(Extract to read):

Indeed, the nativists I've privately and publicly encountered routinely claim we're already in a world of open borders, and insist I'm just a more honest version of Obama or Merkel.  As I explained after arguing with Mark Krikorian, head of the Center for Immigration Studies:
Mark paid me a nice compliment, calling me an "honest man" willing to unreservedly defend mass immigration.  But he paired this compliment with harsh words for mainstream pro-immigration thinkers.  Mark seems to think that they secretly agree with me, but aren't honest enough to admit it.

What evidence does Mark have for his conspiratorial view of his mainstream opponents?  None that I've seen.  He's just imputing fanciful hidden motives to people he barely knows.  Why fanciful?  Well, I've talked with plenty of mainstream pro-immigration thinkers.  If anything, my presence inclines them to exaggerate their support for immigration.  Still, they're sadly unfamiliar with the case for open borders, and almost as quick to reject the idea as Mark.
The sad reality is that mainstream pro-immigration thinkers favor moving from our current world of 98% closed borders to maybe 97% closed borders.  But xenophobia is so rampant that even these tepid reforms sound like the end of the world to at least a quarter of American natives. 

COMMENTS (5 to date)

(The problem): Please reproduce the open-borders passage above word for word, from its first sentence to its last line.

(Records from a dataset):
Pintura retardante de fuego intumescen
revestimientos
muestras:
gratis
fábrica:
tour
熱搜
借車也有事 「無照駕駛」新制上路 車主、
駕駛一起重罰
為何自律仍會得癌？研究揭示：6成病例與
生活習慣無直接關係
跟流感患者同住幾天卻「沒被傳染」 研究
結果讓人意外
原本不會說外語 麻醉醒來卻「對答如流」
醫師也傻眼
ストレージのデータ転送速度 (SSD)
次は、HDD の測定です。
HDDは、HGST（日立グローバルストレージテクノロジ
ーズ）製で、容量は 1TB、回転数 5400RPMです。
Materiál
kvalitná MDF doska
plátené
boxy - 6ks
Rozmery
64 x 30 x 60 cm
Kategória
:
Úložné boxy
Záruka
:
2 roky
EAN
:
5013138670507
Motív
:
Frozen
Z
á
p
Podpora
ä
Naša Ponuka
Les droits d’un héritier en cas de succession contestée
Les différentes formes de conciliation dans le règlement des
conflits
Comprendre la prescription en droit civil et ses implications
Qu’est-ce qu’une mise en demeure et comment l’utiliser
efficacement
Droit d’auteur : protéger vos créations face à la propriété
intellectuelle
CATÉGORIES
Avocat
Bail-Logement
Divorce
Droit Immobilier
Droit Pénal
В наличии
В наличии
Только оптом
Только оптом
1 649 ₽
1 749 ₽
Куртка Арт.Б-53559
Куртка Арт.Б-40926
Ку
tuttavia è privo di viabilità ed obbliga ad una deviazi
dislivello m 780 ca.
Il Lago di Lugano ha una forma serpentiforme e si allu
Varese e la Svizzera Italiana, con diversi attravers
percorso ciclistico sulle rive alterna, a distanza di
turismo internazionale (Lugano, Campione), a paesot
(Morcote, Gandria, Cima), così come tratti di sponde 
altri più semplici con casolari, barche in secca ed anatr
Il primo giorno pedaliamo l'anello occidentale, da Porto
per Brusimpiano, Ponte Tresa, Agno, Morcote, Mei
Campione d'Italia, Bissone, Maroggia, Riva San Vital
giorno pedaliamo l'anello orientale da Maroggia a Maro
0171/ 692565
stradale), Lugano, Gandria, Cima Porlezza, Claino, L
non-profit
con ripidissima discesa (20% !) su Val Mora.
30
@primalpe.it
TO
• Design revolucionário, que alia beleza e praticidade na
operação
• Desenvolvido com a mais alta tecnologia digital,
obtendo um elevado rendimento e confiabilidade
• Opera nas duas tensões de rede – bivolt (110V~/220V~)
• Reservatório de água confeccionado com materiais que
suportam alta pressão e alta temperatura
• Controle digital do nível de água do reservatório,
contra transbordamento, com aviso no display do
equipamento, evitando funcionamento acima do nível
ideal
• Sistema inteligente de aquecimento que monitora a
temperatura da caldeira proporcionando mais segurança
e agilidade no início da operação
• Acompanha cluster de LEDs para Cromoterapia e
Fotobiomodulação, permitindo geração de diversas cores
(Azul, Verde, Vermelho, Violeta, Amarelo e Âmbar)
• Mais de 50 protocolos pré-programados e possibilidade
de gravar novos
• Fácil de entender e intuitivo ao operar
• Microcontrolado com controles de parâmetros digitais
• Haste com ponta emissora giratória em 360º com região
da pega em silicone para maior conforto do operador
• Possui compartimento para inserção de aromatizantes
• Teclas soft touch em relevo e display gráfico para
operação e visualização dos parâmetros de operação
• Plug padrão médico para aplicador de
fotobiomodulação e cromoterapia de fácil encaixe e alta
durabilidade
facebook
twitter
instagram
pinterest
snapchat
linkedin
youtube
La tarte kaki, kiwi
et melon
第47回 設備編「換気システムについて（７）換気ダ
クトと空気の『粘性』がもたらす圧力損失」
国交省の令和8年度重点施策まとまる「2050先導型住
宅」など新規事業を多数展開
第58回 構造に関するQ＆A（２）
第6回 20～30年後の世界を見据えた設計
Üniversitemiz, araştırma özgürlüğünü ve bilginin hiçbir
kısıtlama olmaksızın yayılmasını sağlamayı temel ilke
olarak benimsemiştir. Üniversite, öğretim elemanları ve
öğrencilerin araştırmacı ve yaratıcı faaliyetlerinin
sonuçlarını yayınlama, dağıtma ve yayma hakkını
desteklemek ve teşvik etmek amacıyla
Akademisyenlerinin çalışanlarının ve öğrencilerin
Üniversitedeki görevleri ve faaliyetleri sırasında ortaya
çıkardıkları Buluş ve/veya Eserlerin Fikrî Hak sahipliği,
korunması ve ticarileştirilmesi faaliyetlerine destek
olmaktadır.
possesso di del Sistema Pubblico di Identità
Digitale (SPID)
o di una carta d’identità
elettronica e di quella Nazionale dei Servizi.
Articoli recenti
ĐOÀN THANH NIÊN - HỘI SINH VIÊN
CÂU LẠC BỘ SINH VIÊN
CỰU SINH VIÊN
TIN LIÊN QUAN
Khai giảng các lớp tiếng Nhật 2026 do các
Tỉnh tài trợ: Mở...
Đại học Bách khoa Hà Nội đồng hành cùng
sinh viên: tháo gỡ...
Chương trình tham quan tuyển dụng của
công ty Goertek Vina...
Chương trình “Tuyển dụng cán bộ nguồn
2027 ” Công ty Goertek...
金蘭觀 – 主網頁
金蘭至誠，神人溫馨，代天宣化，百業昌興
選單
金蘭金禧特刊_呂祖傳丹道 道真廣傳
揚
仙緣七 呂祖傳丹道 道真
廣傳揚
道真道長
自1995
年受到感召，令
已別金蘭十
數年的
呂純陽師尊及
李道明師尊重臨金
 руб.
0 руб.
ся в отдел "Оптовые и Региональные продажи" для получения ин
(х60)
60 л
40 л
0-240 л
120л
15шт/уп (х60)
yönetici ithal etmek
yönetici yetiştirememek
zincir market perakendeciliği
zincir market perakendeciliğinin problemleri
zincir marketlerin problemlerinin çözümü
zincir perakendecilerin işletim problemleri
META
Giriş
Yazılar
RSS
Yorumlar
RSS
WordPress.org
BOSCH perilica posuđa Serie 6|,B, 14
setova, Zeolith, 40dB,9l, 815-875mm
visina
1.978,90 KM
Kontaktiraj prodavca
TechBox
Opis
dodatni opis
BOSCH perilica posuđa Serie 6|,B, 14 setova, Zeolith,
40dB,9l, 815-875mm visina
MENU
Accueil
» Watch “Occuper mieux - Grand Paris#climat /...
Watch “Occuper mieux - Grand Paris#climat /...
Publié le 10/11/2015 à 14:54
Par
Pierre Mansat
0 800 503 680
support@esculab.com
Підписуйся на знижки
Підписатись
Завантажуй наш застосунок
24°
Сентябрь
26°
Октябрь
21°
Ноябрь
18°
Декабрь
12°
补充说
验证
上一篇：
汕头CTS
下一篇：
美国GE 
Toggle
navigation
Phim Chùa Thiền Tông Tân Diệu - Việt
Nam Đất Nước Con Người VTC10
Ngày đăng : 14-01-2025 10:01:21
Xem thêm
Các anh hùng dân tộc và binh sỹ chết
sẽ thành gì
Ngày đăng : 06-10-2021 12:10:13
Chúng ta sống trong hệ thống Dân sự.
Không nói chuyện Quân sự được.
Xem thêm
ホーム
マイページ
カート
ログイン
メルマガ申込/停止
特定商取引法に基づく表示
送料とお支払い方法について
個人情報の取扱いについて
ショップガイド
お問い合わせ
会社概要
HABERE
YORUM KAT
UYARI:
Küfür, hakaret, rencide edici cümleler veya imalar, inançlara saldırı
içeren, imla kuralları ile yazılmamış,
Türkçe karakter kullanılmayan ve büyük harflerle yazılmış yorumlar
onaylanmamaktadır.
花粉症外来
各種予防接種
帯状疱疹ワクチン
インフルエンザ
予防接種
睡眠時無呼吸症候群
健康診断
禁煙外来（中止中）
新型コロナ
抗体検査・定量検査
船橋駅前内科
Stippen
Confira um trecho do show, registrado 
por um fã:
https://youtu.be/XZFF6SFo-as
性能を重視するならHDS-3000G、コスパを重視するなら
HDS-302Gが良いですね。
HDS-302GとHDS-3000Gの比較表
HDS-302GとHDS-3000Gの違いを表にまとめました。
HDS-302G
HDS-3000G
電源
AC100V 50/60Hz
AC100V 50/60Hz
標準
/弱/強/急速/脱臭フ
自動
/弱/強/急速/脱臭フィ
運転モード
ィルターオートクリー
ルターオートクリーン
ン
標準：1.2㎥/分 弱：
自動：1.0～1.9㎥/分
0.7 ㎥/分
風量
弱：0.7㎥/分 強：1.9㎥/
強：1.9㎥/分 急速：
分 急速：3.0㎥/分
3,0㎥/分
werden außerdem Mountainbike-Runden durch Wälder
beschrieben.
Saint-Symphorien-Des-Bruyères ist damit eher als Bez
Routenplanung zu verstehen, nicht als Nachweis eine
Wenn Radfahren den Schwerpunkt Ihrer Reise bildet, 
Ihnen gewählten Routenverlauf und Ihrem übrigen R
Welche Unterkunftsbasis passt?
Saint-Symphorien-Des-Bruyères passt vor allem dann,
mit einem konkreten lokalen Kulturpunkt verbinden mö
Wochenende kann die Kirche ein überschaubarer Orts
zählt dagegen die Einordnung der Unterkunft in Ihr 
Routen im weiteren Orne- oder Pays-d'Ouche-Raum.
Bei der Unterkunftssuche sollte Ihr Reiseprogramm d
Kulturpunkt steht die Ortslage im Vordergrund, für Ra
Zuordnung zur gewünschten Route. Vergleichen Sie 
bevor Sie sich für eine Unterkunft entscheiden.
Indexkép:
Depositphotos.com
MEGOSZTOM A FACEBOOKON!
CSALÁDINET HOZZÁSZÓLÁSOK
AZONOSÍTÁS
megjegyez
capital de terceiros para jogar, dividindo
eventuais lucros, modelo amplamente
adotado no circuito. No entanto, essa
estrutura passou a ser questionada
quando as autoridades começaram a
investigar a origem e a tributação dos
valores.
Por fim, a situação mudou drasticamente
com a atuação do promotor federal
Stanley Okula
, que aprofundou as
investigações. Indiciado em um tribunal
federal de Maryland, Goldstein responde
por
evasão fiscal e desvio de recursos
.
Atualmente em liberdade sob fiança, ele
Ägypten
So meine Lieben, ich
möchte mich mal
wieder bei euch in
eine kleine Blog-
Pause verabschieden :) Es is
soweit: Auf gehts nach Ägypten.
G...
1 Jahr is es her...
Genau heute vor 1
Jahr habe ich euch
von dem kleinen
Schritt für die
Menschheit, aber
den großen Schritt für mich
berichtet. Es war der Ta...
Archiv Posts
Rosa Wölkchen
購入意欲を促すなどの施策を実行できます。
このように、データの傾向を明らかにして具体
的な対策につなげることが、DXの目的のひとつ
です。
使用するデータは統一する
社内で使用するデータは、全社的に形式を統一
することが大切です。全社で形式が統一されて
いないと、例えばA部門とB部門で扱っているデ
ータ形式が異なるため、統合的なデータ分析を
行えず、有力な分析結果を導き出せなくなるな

(Response to this task):
Indeed, the nativists I've privately and publicly encountered routinely claim we're already in a world of open borders, and insist I'm just a more honest version of Obama or Merkel.  As I explained after arguing with Mark Krikorian, head of the Center for Immigration Studies:
Mark paid me a nice compliment, calling me an "honest man" willing to unreservedly defend mass immigration.  But he paired this compliment with harsh words for mainstream pro-immigration thinkers.  Mark seems to think that they secretly agree with me, but aren't honest enough to admit it.

What evidence does Mark have for his conspiratorial view of his mainstream opponents?  None that I've seen.  He's just imputing fanciful hidden motives to people he barely knows.  Why fanciful?  Well, I've talked with plenty of mainstream pro-immigration thinkers.  If anything, my presence inclines them to exaggerate their support for immigration.  Still, they're sadly unfamiliar with the case for open borders, and almost as quick to reject the idea as Mark.
The sad reality is that mainstream pro-immigration thinkers favor moving from our current world of 98% closed borders to maybe 97% closed borders.  But xenophobia is so rampant that even these tepid reforms sound like the end of the world to at least a quarter of American natives. 

COMMENTS (5 to date)